Clone the template, drop your code in, and every project starts with the guardrails already in place. The agent gets a sandbox, you get an undo button, and your secrets stay out of reach.

Safe AI Coding Agent FAQ

Can I just trust the agent and skip all this?

For throwaway scripts and prototypes, sure. For a real codebase with real secrets and real users, no. The cost of one bad unsupervised run (a leaked key, a force-push over a teammate, a deleted directory) is far higher than the ten minutes it takes to set up a branch, a deny list, and a pre-commit hook.

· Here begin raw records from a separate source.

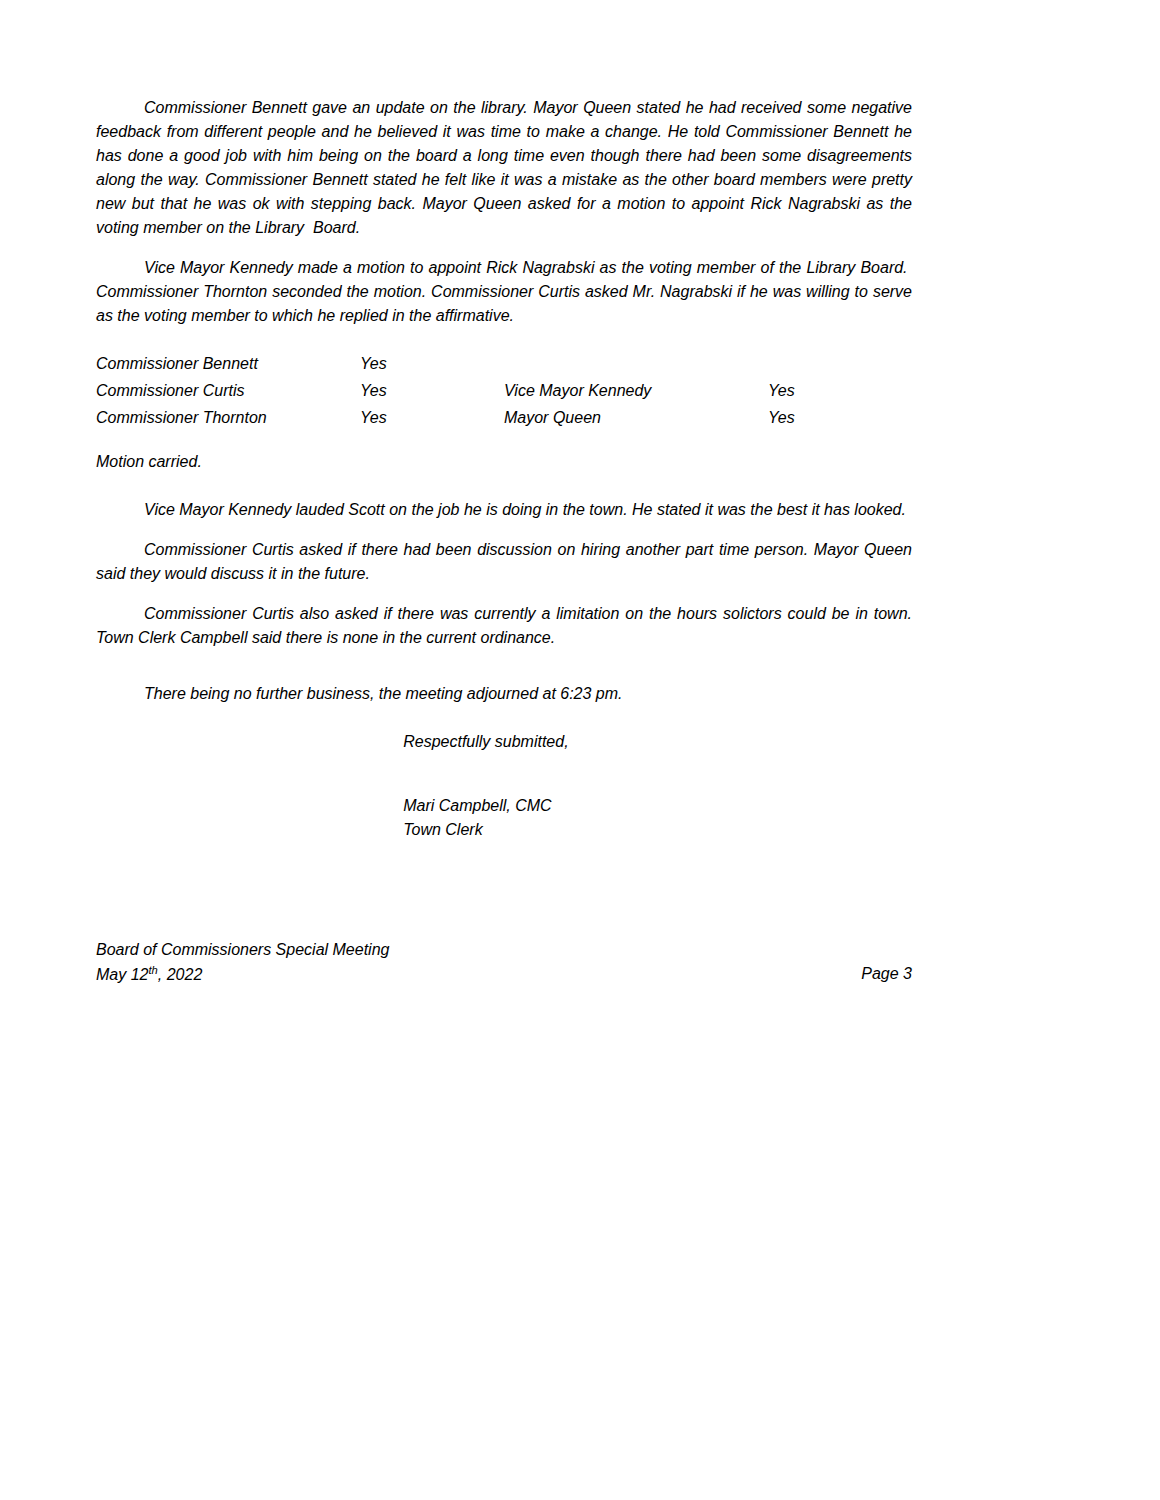Commissioner Bennett gave an update on the library. Mayor Queen stated he had received some negative feedback from different people and he believed it was time to make a change. He told Commissioner Bennett he has done a good job with him being on the board a long time even though there had been some disagreements along the way. Commissioner Bennett stated he felt like it was a mistake as the other board members were pretty new but that he was ok with stepping back. Mayor Queen asked for a motion to appoint Rick Nagrabski as the voting member on the Library Board.
Vice Mayor Kennedy made a motion to appoint Rick Nagrabski as the voting member of the Library Board. Commissioner Thornton seconded the motion. Commissioner Curtis asked Mr. Nagrabski if he was willing to serve as the voting member to which he replied in the affirmative.
| Commissioner Bennett | Yes | | |
| Commissioner Curtis | Yes | Vice Mayor Kennedy | Yes |
| Commissioner Thornton | Yes | Mayor Queen | Yes |
Motion carried.
Vice Mayor Kennedy lauded Scott on the job he is doing in the town. He stated it was the best it has looked.
Commissioner Curtis asked if there had been discussion on hiring another part time person. Mayor Queen said they would discuss it in the future.
Commissioner Curtis also asked if there was currently a limitation on the hours solictors could be in town. Town Clerk Campbell said there is none in the current ordinance.
There being no further business, the meeting adjourned at 6:23 pm.
Respectfully submitted,
Mari Campbell, CMC
Town Clerk
Board of Commissioners Special Meeting
May 12th, 2022 Page 3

What is prompt injection and why does it matter here?

Prompt injection is when an attacker hides instructions somewhere the agent will read them, like a code comment, a GitHub issue, or an API response, hoping the agent follows them as if they were your commands. It is the leading AI agent security risk right now. Limiting file and network access, denying destructive commands, and logging tool calls are your main defenses.

Do I really need a sandbox, or are permission rules enough?

Permission rules are a great start and enough for most solo work. A container or OS-level sandbox adds a hard boundary the agent cannot talk its way around, which matters more as you give agents more autonomy or run them unattended. Think of them as layers: sandbox, then permissions, then your own review of the diff.

Agents are only getting more capable, which means they’re only getting more dangerous to run unsupervised. The good news is that the guardrails are a one-time setup. Build them once, clone the template into every project, and you get the speed without lying awake wondering what the agent did at 2am.